* _Problem description_:
What is needed is an exact repetition of the lines below, from the first one through the one holding "thumb ip: (526, 515)", with no pictures and nothing else.

※

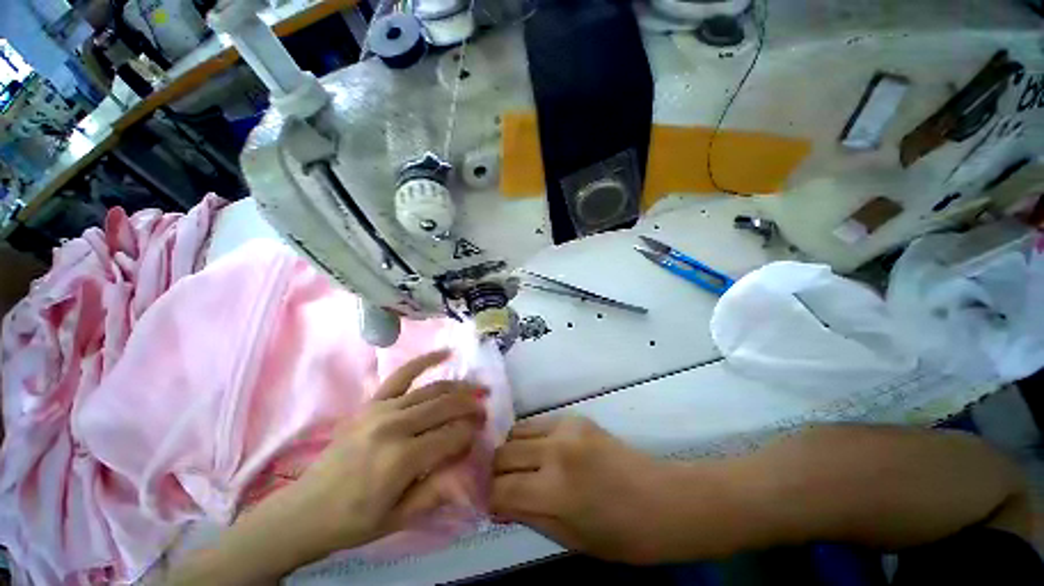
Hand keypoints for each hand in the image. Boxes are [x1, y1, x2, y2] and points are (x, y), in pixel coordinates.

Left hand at [272, 350, 486, 556]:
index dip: (471, 432)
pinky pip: (403, 374)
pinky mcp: (371, 402)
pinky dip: (426, 361)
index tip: (482, 433)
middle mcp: (395, 425)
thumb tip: (469, 460)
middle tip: (485, 408)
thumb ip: (440, 488)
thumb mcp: (402, 517)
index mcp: (402, 458)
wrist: (306, 510)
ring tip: (477, 388)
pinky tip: (446, 353)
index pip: (453, 435)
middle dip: (471, 406)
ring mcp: (382, 409)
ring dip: (459, 387)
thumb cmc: (356, 520)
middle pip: (446, 406)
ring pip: (432, 390)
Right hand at [491, 416, 687, 563]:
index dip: (486, 498)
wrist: (662, 500)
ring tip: (518, 467)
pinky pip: (537, 423)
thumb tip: (494, 502)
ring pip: (516, 432)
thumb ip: (526, 515)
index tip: (484, 502)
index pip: (499, 489)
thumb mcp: (569, 539)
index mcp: (554, 490)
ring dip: (510, 451)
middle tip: (499, 485)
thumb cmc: (620, 534)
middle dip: (493, 472)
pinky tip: (539, 452)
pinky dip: (529, 438)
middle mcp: (555, 451)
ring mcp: (565, 428)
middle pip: (502, 454)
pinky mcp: (575, 417)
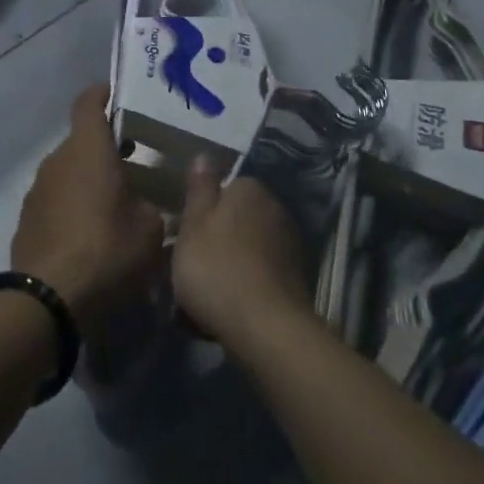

※

* _Response to this task_:
Hand keypoints for each hand in the image. Boxes are [x1, y1, x2, y2] and points are (x, y), in pixel coordinates.

Left hand at [272, 350, 486, 556]:
index dip: (471, 432)
pinky pip: (403, 374)
pinky mcp: (371, 402)
pinky dip: (426, 361)
index tip: (482, 433)
middle mcp: (395, 425)
thumb tip: (469, 460)
middle tip: (485, 408)
thumb ip: (440, 488)
thumb mcp: (402, 517)
index mcp: (402, 458)
wrist: (306, 510)
ring tip: (477, 388)
pinky tip: (446, 353)
index pip: (453, 435)
middle dip: (471, 406)
ring mcp: (382, 409)
ring dip: (459, 387)
thumb cmc: (356, 520)
middle pip: (446, 406)
ring pip: (432, 390)
Right hand at [491, 416, 687, 563]:
index dip: (486, 498)
wrist: (662, 500)
ring tip: (518, 467)
pinky pip: (537, 423)
thumb tip: (494, 502)
ring pip: (516, 432)
thumb ip: (526, 515)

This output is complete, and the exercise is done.